▸ **Assigned task**: Examine the entries below, count the lines holding the string "thesis", and respond with the number only.

▸ **Collected data**:
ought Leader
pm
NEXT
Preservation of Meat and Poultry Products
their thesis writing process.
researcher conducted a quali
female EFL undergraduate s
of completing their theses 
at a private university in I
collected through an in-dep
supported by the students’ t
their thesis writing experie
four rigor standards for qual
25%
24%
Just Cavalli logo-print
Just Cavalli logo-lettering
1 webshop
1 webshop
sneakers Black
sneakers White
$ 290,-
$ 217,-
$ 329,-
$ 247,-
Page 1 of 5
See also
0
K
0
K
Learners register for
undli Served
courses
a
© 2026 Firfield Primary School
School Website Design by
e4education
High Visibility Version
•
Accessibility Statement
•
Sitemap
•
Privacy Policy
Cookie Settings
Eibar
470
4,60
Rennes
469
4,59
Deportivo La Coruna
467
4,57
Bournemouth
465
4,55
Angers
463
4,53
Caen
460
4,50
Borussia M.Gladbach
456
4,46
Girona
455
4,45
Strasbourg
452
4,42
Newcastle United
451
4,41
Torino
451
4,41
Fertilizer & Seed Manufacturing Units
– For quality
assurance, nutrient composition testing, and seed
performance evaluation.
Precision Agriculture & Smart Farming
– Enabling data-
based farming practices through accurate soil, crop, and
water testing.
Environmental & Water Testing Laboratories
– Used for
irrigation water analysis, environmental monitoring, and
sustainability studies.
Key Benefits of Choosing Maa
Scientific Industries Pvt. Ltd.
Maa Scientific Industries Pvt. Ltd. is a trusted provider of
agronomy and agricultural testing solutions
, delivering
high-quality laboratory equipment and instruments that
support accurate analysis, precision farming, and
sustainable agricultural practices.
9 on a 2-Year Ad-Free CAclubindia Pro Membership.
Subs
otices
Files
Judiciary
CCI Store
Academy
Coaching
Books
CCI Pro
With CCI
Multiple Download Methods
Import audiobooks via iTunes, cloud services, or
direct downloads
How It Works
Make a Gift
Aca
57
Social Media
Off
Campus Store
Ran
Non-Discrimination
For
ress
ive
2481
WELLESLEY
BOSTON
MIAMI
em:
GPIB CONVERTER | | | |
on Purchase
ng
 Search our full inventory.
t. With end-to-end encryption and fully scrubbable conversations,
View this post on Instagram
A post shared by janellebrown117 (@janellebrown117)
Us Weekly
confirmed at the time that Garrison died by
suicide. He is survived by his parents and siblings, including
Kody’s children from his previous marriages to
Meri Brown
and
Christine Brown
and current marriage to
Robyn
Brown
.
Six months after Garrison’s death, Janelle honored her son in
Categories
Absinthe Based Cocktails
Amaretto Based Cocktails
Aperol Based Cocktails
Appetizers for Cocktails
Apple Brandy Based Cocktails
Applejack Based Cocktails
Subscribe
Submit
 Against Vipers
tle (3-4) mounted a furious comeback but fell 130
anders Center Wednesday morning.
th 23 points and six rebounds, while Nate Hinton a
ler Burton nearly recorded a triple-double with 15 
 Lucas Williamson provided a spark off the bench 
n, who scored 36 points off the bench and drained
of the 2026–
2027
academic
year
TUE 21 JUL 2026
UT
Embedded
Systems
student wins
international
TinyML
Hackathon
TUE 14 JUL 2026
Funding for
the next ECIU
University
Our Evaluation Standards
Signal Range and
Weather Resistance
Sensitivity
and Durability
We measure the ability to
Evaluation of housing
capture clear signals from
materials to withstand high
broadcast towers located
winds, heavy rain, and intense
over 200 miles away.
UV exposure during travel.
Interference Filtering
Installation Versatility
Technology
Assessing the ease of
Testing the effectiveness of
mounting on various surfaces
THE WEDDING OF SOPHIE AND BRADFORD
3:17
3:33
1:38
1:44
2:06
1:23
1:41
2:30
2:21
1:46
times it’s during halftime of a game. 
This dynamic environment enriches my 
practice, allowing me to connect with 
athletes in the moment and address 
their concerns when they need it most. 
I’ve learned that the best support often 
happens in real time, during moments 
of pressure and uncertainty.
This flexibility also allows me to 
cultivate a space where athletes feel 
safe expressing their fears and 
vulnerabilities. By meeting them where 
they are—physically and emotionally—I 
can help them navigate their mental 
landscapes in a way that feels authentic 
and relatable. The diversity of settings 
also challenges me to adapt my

▸ **Written response**: 2